I found this inquiry to be both interesting and timely. I’ve been seeing more rolled pants out on the street, some done well and others less so. When it looks good, this style can convey a classic and casual ease. Rolled khakis, paired with loafers, a washed oxford cloth button down, repp tie and blue blazer is about as Americana as you can get – very Kennedy clan at Hyannisport. Substitute pressed and cuffed khakis and the look is more dressed up but looses none of its inherent appeal.
Rolled khakis on the beach (r) – a classic look
Rolled jeans are a different story. Jeans traditionally have a simple narrow hem and rolling them can create a nice casual effect with a variety of meanings. A simple turn up imparts additional casualness to your jeans’ already comfortable personality. This look is perfect with worn in, beat up favorites. A wide flat roll easily evokes a 1950’s James Dean vibe or a seaside clam digging feel.
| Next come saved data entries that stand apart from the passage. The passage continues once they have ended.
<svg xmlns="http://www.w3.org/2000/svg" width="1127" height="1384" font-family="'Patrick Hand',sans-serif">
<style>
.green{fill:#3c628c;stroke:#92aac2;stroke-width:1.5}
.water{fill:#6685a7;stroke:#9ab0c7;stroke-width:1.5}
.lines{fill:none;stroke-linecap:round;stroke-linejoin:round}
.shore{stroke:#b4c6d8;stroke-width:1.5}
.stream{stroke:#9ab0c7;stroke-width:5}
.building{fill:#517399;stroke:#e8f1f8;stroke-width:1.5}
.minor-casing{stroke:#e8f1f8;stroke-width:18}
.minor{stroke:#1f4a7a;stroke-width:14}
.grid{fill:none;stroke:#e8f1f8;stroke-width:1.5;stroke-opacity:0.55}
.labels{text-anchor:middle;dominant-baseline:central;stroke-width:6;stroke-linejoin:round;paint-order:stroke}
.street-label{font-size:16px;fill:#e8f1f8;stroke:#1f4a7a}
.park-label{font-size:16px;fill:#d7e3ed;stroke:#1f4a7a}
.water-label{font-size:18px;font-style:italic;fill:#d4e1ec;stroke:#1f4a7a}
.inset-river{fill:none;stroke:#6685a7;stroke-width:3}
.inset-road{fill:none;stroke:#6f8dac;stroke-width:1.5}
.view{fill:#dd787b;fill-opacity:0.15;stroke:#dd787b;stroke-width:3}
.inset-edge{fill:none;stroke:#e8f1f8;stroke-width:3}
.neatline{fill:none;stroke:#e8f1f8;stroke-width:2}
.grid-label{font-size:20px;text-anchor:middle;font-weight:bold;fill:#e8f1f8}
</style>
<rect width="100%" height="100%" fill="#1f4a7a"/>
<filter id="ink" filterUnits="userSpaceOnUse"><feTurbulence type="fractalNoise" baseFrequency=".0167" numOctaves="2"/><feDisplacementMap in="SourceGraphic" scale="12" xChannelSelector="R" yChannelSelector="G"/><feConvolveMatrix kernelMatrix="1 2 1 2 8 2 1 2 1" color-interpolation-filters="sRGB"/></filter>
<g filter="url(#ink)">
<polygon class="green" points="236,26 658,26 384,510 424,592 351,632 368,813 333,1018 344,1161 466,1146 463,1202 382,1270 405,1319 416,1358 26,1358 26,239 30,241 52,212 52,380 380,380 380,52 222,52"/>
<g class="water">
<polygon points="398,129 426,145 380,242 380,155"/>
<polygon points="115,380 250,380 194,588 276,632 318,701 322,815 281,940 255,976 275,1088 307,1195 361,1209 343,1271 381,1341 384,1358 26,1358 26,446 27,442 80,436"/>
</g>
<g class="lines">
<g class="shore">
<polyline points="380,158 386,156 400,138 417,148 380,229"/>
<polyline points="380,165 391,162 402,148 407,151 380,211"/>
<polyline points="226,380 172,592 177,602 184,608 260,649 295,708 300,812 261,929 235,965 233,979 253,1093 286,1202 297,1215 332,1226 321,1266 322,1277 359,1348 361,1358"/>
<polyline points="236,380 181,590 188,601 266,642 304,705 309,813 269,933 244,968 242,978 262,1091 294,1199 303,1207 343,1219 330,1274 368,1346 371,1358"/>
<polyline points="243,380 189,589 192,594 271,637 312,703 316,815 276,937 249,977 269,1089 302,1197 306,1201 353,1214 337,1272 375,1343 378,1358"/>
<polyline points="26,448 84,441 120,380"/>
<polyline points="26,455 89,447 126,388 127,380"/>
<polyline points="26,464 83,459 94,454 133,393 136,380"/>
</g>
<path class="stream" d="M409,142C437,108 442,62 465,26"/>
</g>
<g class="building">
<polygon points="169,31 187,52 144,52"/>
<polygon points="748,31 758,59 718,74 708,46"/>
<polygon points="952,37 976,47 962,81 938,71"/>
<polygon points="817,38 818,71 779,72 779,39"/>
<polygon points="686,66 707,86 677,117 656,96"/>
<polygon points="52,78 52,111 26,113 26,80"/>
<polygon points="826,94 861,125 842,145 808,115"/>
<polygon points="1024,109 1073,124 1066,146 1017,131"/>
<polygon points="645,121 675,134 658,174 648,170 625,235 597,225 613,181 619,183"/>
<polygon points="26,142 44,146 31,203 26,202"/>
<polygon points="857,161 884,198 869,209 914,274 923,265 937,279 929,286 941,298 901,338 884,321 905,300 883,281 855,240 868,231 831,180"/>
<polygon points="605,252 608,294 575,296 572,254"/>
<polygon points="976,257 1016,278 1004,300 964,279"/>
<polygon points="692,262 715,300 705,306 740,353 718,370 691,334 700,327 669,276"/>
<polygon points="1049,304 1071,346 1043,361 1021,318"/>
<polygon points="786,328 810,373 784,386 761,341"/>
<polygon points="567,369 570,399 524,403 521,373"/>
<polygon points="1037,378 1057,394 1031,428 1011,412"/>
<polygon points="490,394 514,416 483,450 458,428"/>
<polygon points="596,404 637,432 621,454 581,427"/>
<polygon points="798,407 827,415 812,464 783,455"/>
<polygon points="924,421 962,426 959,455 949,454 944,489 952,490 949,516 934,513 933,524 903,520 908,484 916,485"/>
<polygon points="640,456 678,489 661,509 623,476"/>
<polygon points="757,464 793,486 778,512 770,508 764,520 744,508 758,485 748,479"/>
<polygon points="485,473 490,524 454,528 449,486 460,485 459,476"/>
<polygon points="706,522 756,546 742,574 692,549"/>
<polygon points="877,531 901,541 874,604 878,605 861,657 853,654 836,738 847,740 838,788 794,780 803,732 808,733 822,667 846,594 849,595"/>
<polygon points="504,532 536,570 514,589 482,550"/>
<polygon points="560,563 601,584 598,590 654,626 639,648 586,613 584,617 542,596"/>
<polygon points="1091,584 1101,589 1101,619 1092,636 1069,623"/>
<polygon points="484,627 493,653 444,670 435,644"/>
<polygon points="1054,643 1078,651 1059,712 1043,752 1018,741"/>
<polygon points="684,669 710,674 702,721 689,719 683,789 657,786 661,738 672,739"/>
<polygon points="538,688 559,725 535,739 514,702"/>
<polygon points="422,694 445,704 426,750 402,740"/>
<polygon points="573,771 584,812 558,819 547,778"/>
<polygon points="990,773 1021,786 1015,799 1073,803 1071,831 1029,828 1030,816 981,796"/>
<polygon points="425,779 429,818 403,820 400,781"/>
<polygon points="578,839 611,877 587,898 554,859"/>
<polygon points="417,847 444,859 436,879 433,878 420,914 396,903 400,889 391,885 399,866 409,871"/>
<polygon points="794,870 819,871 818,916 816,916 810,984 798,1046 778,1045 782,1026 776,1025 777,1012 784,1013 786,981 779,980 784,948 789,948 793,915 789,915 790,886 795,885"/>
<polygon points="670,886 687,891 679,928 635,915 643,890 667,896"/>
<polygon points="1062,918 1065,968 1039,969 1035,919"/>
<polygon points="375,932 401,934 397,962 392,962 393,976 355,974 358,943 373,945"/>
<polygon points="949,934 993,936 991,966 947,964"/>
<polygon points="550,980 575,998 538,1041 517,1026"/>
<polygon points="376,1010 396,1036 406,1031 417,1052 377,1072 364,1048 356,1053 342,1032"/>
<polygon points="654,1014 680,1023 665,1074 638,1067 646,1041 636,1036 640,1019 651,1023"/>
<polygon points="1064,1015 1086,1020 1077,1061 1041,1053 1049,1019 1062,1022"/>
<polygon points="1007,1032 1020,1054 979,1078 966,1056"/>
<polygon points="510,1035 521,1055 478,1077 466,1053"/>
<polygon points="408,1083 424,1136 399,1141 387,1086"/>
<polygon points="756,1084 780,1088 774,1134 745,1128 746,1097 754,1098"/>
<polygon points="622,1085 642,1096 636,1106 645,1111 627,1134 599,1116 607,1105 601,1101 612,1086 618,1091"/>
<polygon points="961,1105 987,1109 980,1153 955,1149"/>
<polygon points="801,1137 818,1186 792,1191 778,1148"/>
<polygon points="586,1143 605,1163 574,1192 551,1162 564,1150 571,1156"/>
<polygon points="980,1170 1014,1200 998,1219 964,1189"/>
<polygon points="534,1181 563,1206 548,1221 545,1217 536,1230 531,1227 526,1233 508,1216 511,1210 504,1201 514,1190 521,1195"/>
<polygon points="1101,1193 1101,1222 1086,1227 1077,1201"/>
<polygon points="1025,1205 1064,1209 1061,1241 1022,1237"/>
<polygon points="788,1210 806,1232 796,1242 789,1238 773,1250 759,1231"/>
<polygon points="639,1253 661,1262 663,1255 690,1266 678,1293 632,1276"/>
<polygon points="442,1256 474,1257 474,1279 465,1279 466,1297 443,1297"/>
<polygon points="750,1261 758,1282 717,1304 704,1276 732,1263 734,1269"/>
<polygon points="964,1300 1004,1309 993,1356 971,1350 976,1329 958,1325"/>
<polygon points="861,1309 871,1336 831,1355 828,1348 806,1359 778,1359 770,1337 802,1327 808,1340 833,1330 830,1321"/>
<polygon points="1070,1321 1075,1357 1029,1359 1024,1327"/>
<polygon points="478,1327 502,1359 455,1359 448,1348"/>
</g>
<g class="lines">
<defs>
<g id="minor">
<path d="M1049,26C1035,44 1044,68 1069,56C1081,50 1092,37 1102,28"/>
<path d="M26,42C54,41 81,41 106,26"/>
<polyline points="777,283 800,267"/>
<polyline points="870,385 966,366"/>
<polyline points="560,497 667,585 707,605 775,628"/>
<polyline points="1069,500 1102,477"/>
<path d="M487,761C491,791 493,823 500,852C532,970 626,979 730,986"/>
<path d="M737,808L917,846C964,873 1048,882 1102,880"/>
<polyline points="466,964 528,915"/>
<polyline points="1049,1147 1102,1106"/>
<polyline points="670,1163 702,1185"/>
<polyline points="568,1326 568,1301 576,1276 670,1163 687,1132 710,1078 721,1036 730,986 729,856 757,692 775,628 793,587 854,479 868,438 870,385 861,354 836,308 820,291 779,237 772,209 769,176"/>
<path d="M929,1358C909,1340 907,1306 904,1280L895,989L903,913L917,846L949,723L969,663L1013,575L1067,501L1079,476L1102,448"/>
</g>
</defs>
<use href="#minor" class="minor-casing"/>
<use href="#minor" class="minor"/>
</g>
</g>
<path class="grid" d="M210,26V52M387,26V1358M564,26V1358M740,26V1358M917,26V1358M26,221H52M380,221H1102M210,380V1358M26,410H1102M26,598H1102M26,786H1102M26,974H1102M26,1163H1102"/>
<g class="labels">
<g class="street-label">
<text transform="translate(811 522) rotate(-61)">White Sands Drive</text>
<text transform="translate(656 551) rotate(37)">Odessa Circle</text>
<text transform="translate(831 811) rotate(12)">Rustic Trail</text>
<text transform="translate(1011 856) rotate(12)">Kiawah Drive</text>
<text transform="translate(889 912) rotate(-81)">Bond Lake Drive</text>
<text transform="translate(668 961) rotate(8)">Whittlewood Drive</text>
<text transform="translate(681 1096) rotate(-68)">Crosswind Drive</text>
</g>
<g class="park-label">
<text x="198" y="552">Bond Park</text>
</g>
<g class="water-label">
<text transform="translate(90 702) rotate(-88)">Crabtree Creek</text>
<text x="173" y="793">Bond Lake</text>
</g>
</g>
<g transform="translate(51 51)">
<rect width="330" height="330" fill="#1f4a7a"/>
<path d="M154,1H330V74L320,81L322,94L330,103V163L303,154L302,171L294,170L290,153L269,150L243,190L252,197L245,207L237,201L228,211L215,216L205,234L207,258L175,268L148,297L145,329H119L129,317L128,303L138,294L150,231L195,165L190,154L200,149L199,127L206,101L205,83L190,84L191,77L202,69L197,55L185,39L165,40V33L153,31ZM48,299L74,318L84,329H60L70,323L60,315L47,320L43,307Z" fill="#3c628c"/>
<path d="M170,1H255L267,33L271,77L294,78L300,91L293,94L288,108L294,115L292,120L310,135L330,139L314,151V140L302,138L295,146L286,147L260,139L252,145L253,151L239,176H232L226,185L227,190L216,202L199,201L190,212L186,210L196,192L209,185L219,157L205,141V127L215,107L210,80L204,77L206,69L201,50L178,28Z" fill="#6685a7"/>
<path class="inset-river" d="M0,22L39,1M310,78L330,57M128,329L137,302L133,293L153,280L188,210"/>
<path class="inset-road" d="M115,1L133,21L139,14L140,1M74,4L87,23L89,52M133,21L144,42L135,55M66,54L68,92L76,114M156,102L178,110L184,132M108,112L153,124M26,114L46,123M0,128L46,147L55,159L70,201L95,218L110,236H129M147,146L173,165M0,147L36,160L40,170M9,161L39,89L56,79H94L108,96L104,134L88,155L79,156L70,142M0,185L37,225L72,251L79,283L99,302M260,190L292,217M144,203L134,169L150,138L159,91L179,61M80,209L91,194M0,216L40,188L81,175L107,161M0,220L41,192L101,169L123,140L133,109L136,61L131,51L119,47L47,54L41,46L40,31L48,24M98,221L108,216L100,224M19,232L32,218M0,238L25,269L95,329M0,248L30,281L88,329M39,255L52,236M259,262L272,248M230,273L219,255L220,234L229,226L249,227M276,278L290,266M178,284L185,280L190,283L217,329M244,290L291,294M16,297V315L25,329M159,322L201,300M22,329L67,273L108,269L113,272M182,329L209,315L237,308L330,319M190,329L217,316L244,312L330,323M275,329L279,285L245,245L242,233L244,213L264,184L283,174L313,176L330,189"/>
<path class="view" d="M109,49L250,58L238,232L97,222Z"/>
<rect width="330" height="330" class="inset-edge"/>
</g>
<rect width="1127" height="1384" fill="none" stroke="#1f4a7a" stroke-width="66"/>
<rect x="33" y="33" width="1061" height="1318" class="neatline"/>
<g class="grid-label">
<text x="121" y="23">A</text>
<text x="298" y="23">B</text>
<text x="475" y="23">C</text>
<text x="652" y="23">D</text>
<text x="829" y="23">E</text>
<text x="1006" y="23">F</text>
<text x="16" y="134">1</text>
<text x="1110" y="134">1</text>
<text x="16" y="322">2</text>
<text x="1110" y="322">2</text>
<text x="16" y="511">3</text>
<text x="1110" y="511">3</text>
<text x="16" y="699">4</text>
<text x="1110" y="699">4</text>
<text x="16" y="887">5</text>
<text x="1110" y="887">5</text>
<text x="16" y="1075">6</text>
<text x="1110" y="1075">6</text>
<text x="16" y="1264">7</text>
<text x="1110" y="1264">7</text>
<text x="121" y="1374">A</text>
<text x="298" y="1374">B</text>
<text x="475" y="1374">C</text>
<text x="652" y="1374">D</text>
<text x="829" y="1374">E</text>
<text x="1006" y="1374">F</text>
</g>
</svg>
When it come to the effect on height, in most cases rolled-up pants can have the same visual impact as cuffed pants. Cuffed pants have a more defined bottom than un-cuffed and therefore give the trousers a clearer visual start/stop line. Due to a cuff’s grounding effect, on short men this can sometimes create the impression of shorter legs. This is especially true with a wide leg or heavy break that leaves the pant leg puddling around one’s ankle.
The same can be said of rolled pants, most notably when the pants are already too long. Once rolled up they look like little life preservers tied around the wearers’ feet. However, in both cases – cuffs or roll-ups – when the pants are trimmer and the length properly chosen, the look can be nicely neutral regardless of one’s height.
Sometimes, the point of rolling your pants is to create a dramatic look, not a subtle one. The picture below, from Ralph Lauren, is a good example. The rolled pant legs are bulky and prominent. In this case, the casual and outdoorsy nature of the model’s cargo pants can comfortably balance the look.
Matching the roll to the pants
On taller men, the problem of puddling can hold true, though the impact is less severe; there simply is more leg to balance out the mass of fabric down at the shoe. It is also easier for tall men to accentuate their height by tailoring pants with no break or even having them hemmed or rolled slightly too short. As my reader correctly points out the exposure of a little sock or ankle implies height via the leg being longer than the pants. Though it seems fairly simple, this can be a tricky thing to pull off and can sometimes come across as an affectation.
An example of elegantly rolled jeans
Whether you are short or tall, make sure that the roll is only one or two folds deep at the most. Unless you are specifically trying to capture that rumpled walking-along-the-beach-at-the-Cape look, you want the roll to be neat and hold its shape.
Personally, when rolling any pants, I also try and avoid it looking too manicured and perfect (often the cause of that unintended affected appearance). If I really want cuffs, I should go see a tailor.